Chociaż najnowsze kwartalne dane dotyczące wzrostu gospodarczego wyniosły zaledwie 0,2 procent, eksport usług podtrzymywał te liczby. Na czele z sektorem uniwersyteckim, rosły one w tempie rocznym 5,6 procent.
Jednak ostatnie zmiany wprowadzone przez ministra edukacji Jasona Clare’a – ustalenie limitu naboru studentów zagranicznych na elitarne uniwersytety na poziomie z 2019 r. – ograniczą ten wzrost.
Równie ważne jest to, że nowa polityka podważa główny cel polityki Partii Pracy w zakresie szkolnictwa wyższego, jakim jest zwiększenie liczby Australijczyków z kwalifikacjami uniwersyteckimi. Polityka została ogłoszona z wielką pompą przed wyborami w 2022 r.
Przez lata zagraniczni studenci płacący pełne czesne wspierali niedofinansowane badania uniwersyteckie oraz rekrutację studentów krajowych.
Jednak ograniczenie liczby studentów zagranicznych płacących pełne czesne zmusi niektóre uniwersytety do zamknięcia całych wydziałów i ograniczenia liczby przyjmowanych studentów krajowych.

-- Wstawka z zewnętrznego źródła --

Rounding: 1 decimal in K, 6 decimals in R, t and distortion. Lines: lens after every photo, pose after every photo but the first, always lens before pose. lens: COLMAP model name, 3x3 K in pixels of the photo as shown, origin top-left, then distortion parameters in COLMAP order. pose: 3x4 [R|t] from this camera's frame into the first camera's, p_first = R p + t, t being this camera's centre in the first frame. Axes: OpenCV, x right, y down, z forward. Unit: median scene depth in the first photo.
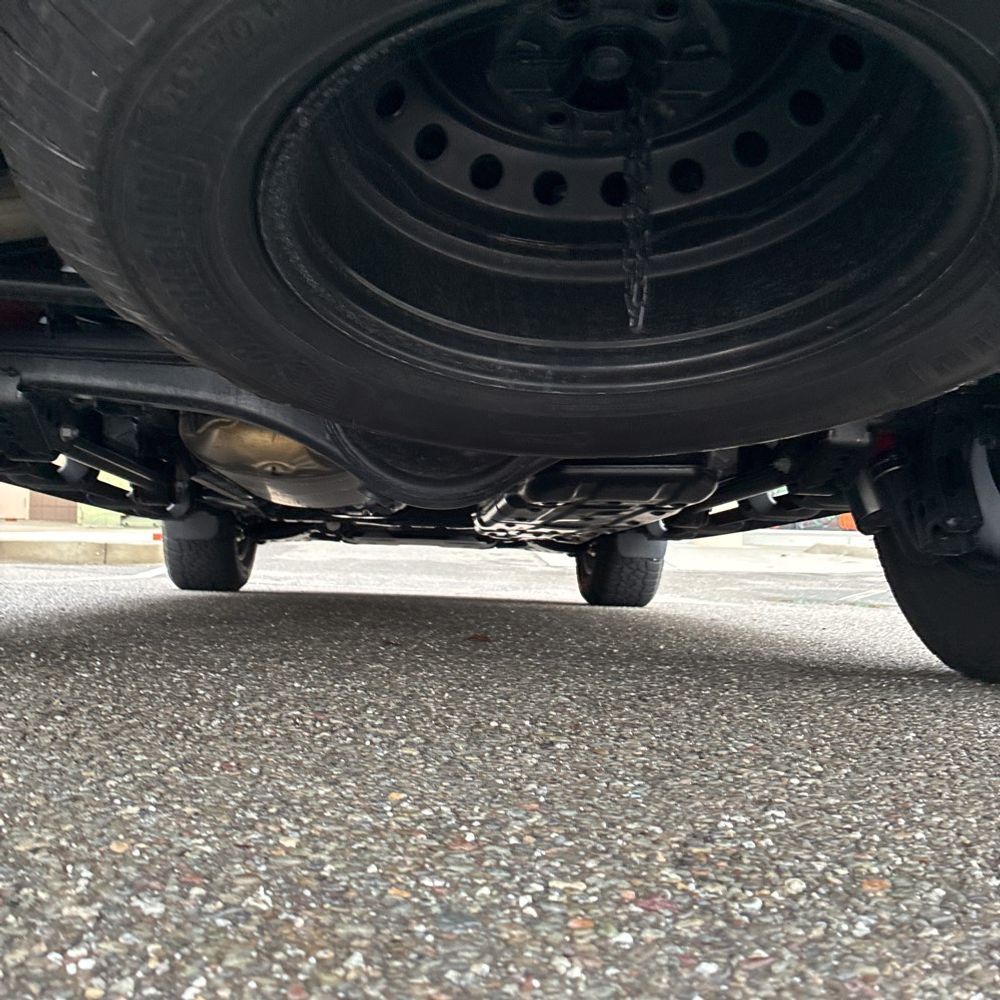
lens RADIAL K [[1025.3, 0, 501.1], [0, 1025.3, 478.3], [0, 0, 1]] dist [0.038308, -0.044694]
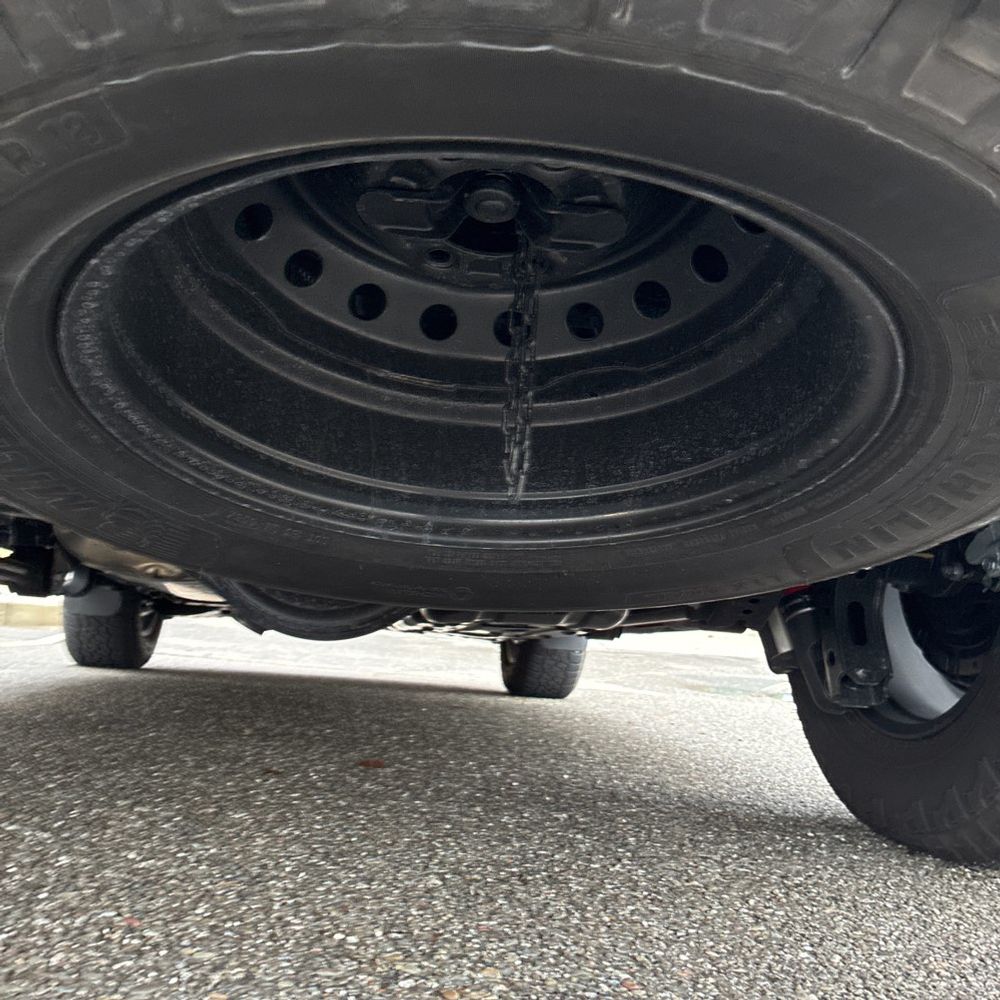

Dzieje się tak, ponieważ studenci ci stanowią koszt na osobę dla uniwersytetu. Studenci zagraniczni, którzy płacą czesne w całości, dofinansowują tę stratę.
Bez pieniędzy od zagranicznych studentów płacących pełne czesne cel Partii Pracy, jakim jest lepsze wykształcenie społeczeństwa, po prostu nie zostanie zrealizowany, chyba że rząd znacząco zwiększy finansowanie uniwersytetów, czego nie zrobi z uwagi na presję, jaka już ciąży na budżecie.
Eksperci ds. szkolnictwa wyższego twierdzą, że ostatnia runda zmian wprowadzanych przez rząd Partii Pracy zagrozi sektorowi, który i tak jest już w kryzysie, a dzieje się to w czasie, gdy gospodarka znajduje się w zastoju.
Polityka Partii Pracy w zakresie szkolnictwa wyższego poważnie zaszkodzi drugiemu co do wielkości sektorowi eksportowemu Australii (Minister Edukacji Jason Clare i Premier Anthony Albanese)
Ale to nie jedyny cel polityczny, który jest zagrożony przez katastrofalną politykę Clare.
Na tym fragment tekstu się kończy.